With forward shading, every single pixel of every single mesh (occluded or not by other meshes) present onscreen is rendered, then lit by every single light that reaches it. Put more simply, every single model in a forward scene is sequentially rendered, shaded, then lit – and only then composited on top of what was rendered before (similarly to how South Park is made with overlaying cardboard cutouts, I guess?). This is all fine and dandy for smaller scenes, but two issues arise as a scene becomes more complex:

Meshes that are partially or even fully occluded by other meshes still get rendered and shaded in their entirety. All that high resolution rubble cleverly hidden by that half-wall? Too bad, that’s still probably getting rendered. Advances in occlusion culling technology have mitigated this problem but it’s still something to keep in mind.
All these partially occluded meshes that get rendered? They get lit – with grim results. Picture a mesh of a statue lit by four point lights; with forward rendering, every single pixel representing that statue on screen will internally have to be lit four times, with each lighting pass being additively stacked on top of the last one to composite the final lighting for that mesh. As a scene scales, this exponentially increases computation times – with simple scenes like a candlelit room needing to be lit potentially dozens of times in a row, once for each candle present in the scene!

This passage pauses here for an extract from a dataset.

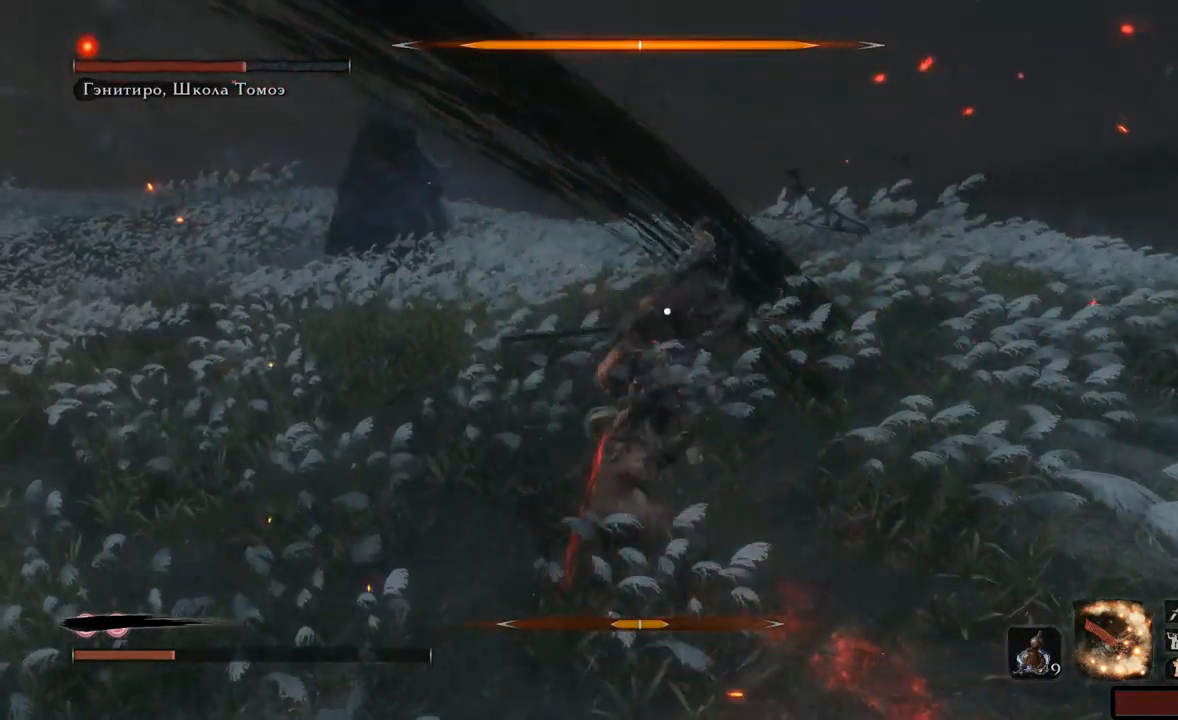
Gameplay with a controller (Xbox layout); each line is a JSON object with the inputs held at the frame after it. "events" lists button and stick changes between this image and that frame as [ms after this image, input, new state], when the widget could be followed in between. Not read: L3 R3.
{"buttons": ["R1"], "left_stick": "up", "right_stick": "center", "events": [[16, "R1", "down"], [33, "R1", "up"], [100, "R1", "down"], [183, "R1", "up"], [233, "R1", "down"], [300, "R1", "up"], [350, "R1", "down"], [433, "R1", "up"], [467, "R1", "down"]]}
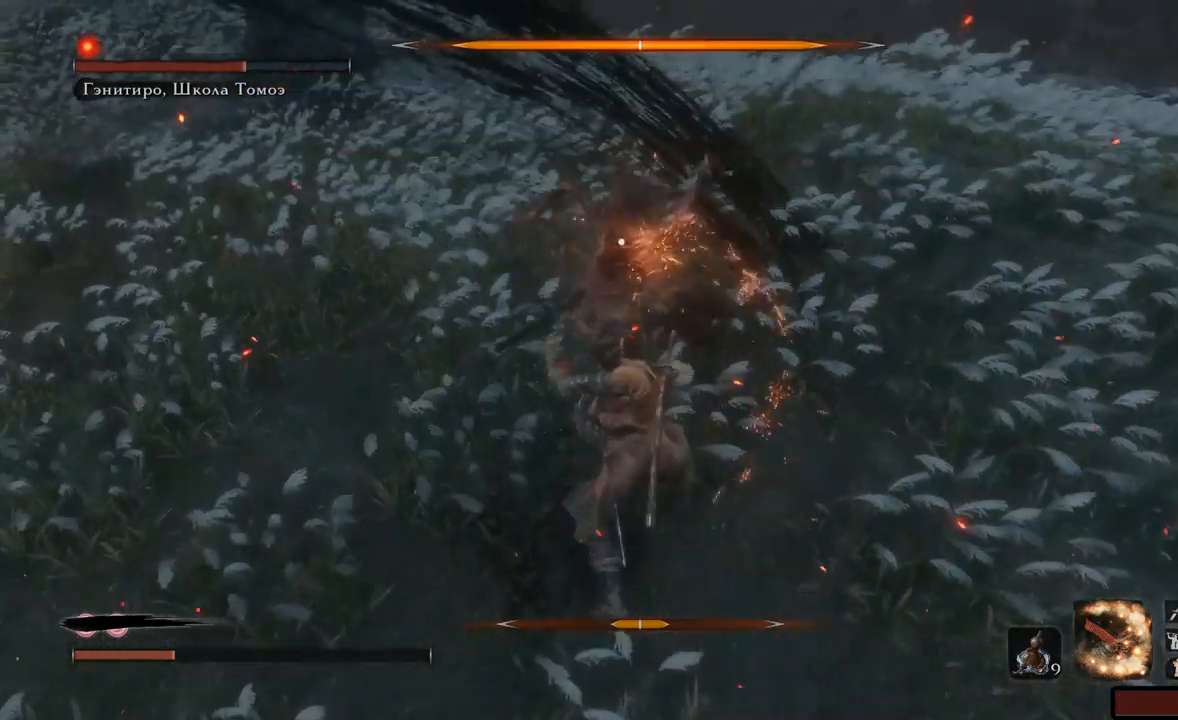
{"buttons": ["R1"], "left_stick": "up", "right_stick": "center", "events": [[50, "R1", "up"], [100, "R1", "down"], [150, "R1", "up"], [217, "R1", "down"], [284, "R1", "up"], [351, "R1", "down"], [384, "R1", "up"], [451, "R1", "down"]]}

For many years, game engines skirted around these issues by baking their lights into lightmaps - which is obviously super helpful and performant but also unfortunately static. In 2020, players expect a lot more interactivity than before – What of Dark Souls where you can roll in a pile of candles and see them extinguish before your eyes or Cities Skylines where you can see tiny house lights come on at night? A new rendering paradigm had to be envisioned for the modern game engine. In comes deferred rendering.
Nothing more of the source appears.